An Alternate Marguerite Young

I went to Bookfinder to see what was available for Marguerite Young, and came up with this book, entitled Pacific Transport:

Here's the back cover, which makes it clear that this is not our Marguerite Young:

It was published by Vantage Press in 1976; I assume that then as now Vantage was a vanity publisher. I do wonder why no one there pointed out that there was already a Marguerite Young, though maybe ours had already fallen into neglect by then? Here's the jacket copy:

At once a detailed map of the mind and heart of a sensitive, intelligent, loving woman, and a dazzling meditation on the inexorable forces of history and destiny, Pacific Transport is a novel that sends one into literature's Hall of Fame in search of comparable experiences with the printed word. In its focus on woman's sensibility and its portrayal of human thought processes, it is reminiscent of Virginia Woolf's To the Lighthouse and Mrs. Dalloway; in the breadth and depth of its observations on the tide of human affairs and and its comprehensiveness, it is the fictional equal of Edmund Wilson's magnificent exercise in the philosophy of history, To the Finland Station. It is possible to go on and on with a list of giants whose work is in some degree echoed by Pacific Transport, but only at the cost of minimizing author Marguerite Young's prodigious originality and ingenuity.

Her protagonist, a woman of middle years named Aimee, is portrayed from within and without at various stops along a journey with her husband Henry, a brilliant physician. In the manner of a picaresque novel, the places and people encountered, and the ideas, memories, hopes, and fears they inspire in Aimee are portrayed with great insight and virtuosity. Aimee looks back – into her own past as a newspaper reporter, and into the American nation's historical and artistic past – and ahead – up to the Moon, across the Pacific to China – to her own, and our, destiny.

Brilliant in both conception and execution, Marguerite Young's Pacific Transport is a Bicentennial book that will be pertinent at the time of the Tricentennial.

I have not read this book yet, though with jacket copy like that I wonder if I can afford not to.


  1. We'll get cracking on this one after we finish page 1198...

  2. This makes me think that vanity press descriptive copy has suffered a fall-off in quality since the 1970s.
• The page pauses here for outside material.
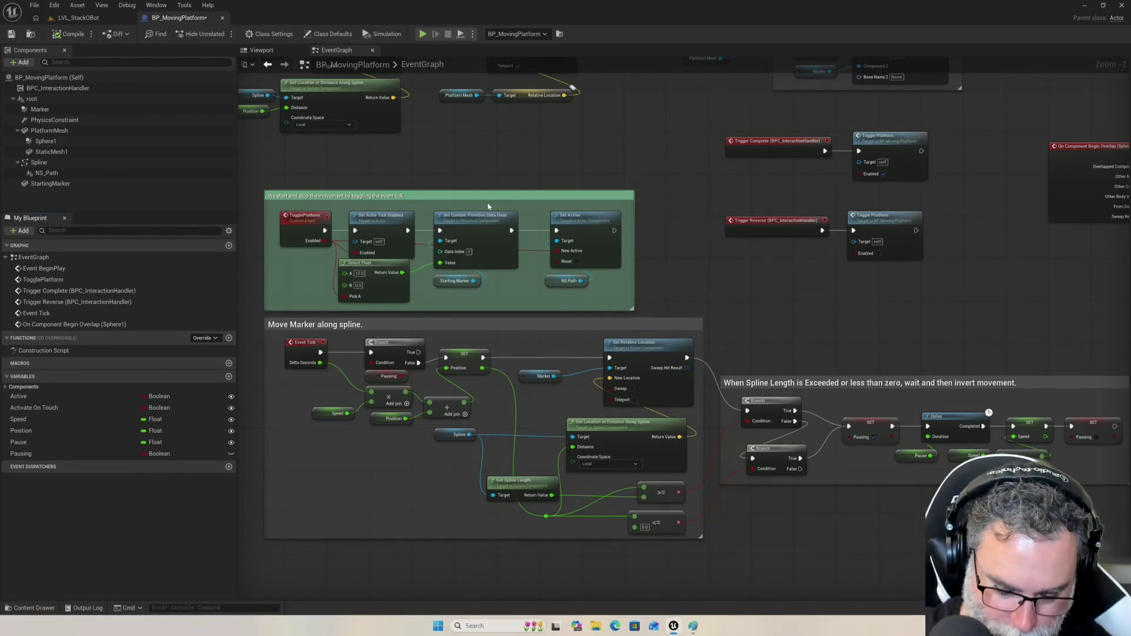
- Snip a rectangle covering the whole editor, including the components panel and event graph
key(super+shift+s)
Check out the ads for self-published books in the NYRB, for example, and I doubt you'll find anything so coherent. And maybe a fall-off in ambition, too? Consider: she's being compared to Woolf and Wilson--but the copywriter wants to be very clear that those comparisons are to be seen as best attempts at placing the book, not limiting descriptions, since it's so much more original than those books!